His good act was met with applause from the passengers. I was immensely proud of Kenya’s national carrier on that day, and that single act from a Kenyan made me forgive the airline for all ”crimes against passengers”, both real and imagined.

Once again, on a recent flight on the much-feted Dreamliner to New York, the pilot gave a speech about dreams and how they can come true if you persist and believe. And nothing short of a first in fluent Kiswahili, then in English. The passengers, once again, gave a round of applause. This time I was not sure if it was because of the heart-warming landing speech, or just plain relief that we landed safely after 14 hours, and on a new route.

I lay no claim to being more patriotic than any person who does not feel as positive and enthusiastic about this airline as I do. But as Kenyans, we have a responsibility to support our own investments no matter how misplaced we think they are. Kenya Airways has been bailed out of bankruptcy by the national treasury on more than one occasion, in essence making it a child of the taxpayer, even if the adoption was without consultation.

KQ therefore needs to realise that they owe Kenyans some measure of success, and this will not happen unless passengers and their needs are given number one priority on each of their flights.

On the outbound flight, I was starved. I am quite capable of going on a forced hunger strike, but I had watched in dismay as Kenya Airports Authority staff threw even processed foods from passengers into the dust bin at JKIA. It is appalling to watch any sort of food being nonchalantly thrown into a bin in a country in which, according to the Kenya Bureau of Statistics 2016 survey, 36 percent of the population still live below the poverty line.

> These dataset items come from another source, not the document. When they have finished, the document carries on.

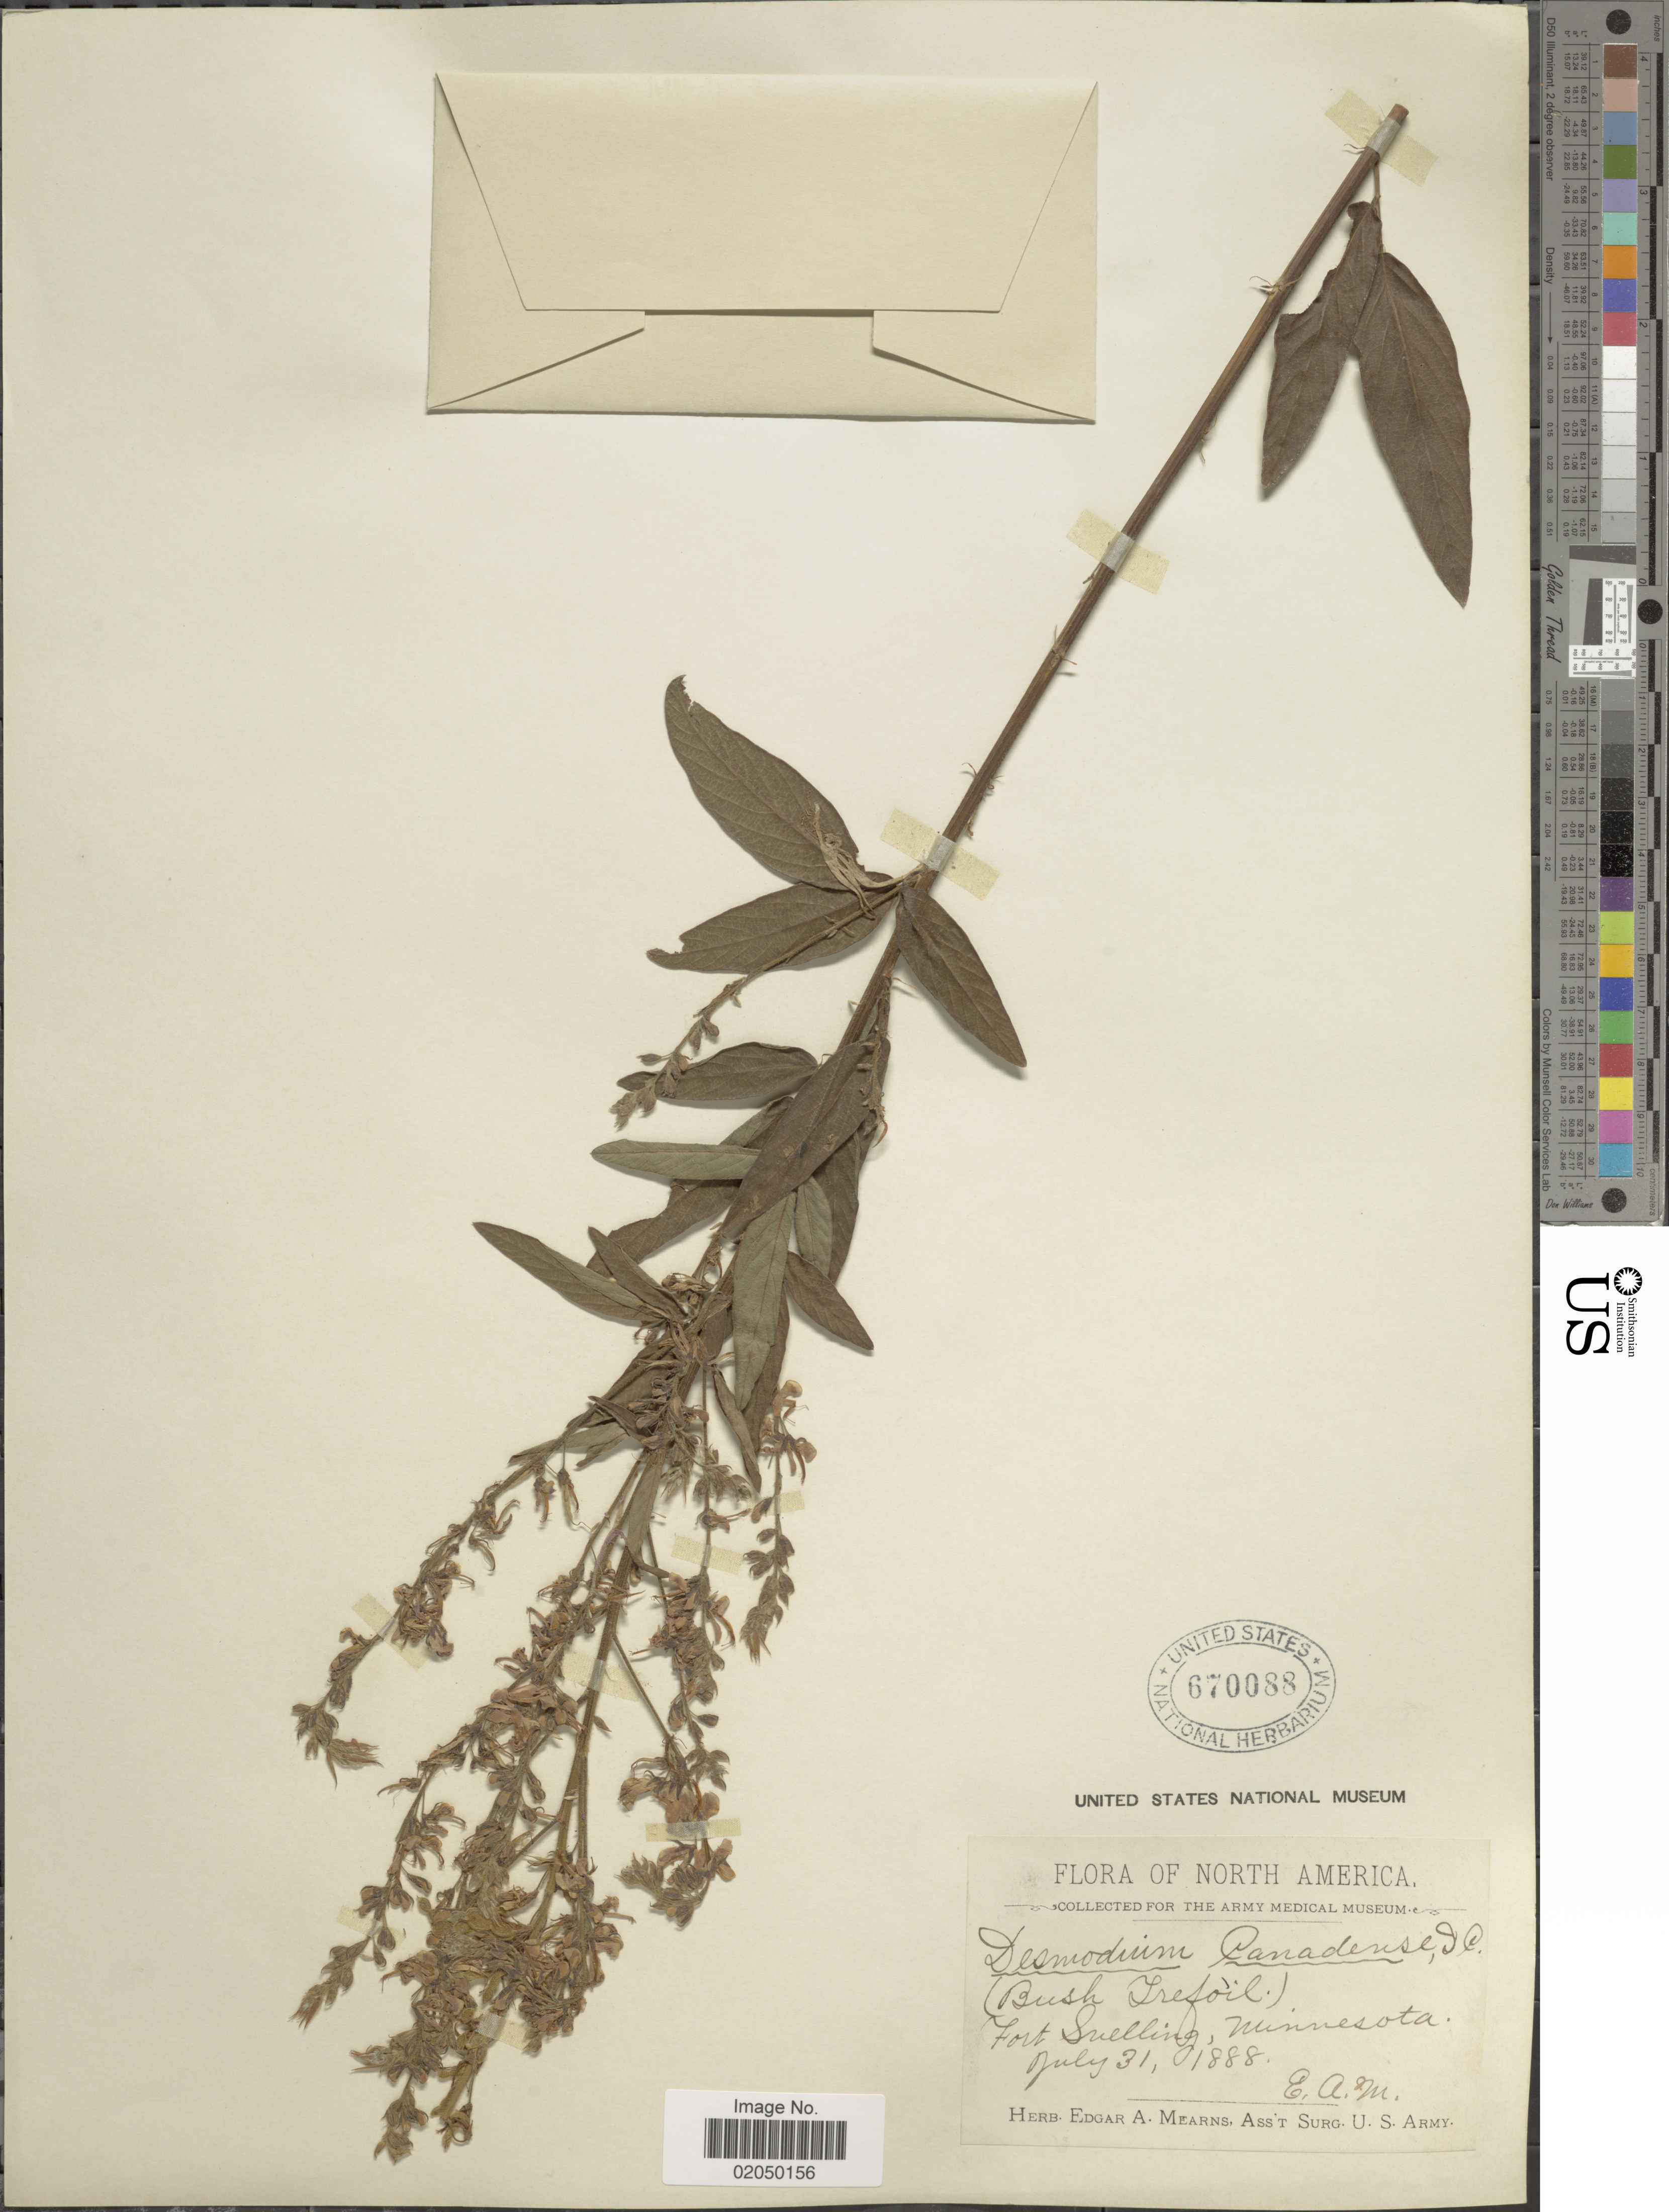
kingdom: Plantae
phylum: Tracheophyta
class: Magnoliopsida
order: Fabales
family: Fabaceae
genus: Desmodium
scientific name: Desmodium canadense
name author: (L.) DC.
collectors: E. A. Mearns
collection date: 1888-07-31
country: United States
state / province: Minnesota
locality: Fort Snelling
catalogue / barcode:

Meeting requirements to fly to the US is not a valid excuse. The US can dictate what needs to be done, but not how it needs to be done on sovereign soil. I think KQ can afford ground nuts or any other locally grown snacks to leave on the ”kitchen counter” for those who cannot bear fourteen hours on two meals. Passengers do not expect a flying restaurant, but a hunger strike may be the last thing on their minds as well. Basic human dignity and decency goes a long way in buying customer loyalty.

And let Kenya Airports Authority not be lazy on this one, they can take a lesson from France on their regulations regarding foodstuff that are about to expire from supermarkets. That is what nations that care about humanity do – ensuring that food does not go to waste when there is a possibility of some people sleeping hungry.

Kenya wants success, so we must adopt a holistically coordinated approach to address issues, not antagonism.

I had no idea a Dreamliner can have such a small toilet, or maybe I need to be a size zero. In any case, I am not particularly claustrophobic, but anything one does in such a small space can be a mess. So imagine if no one pays attention to that facility for 14 hours!

How does KQ use the data they collect from passengers when they are checking or booking online? Many airlines take this opportunity to carry out customer’s satisfaction surveys. It would be expected that such surveys would be mandatory on a new route. But not our good old KQ.

Many airlines will include questions on airport services that are rendered by the governments of their nations, as a way to ensure a holistic customer experience. Should KQ do a survey, they have a responsibility to put questions that affect passengers that are related to the operations of KAA at the airport. After all, one of the added values of this intercontinental flight is to make JKIA a connection hub for Africans going to the United States.

The opinion of customers may not matter, but to rephrase Richard Branson, KQ should not be embarrassed by their shortcomings. They should learn from them!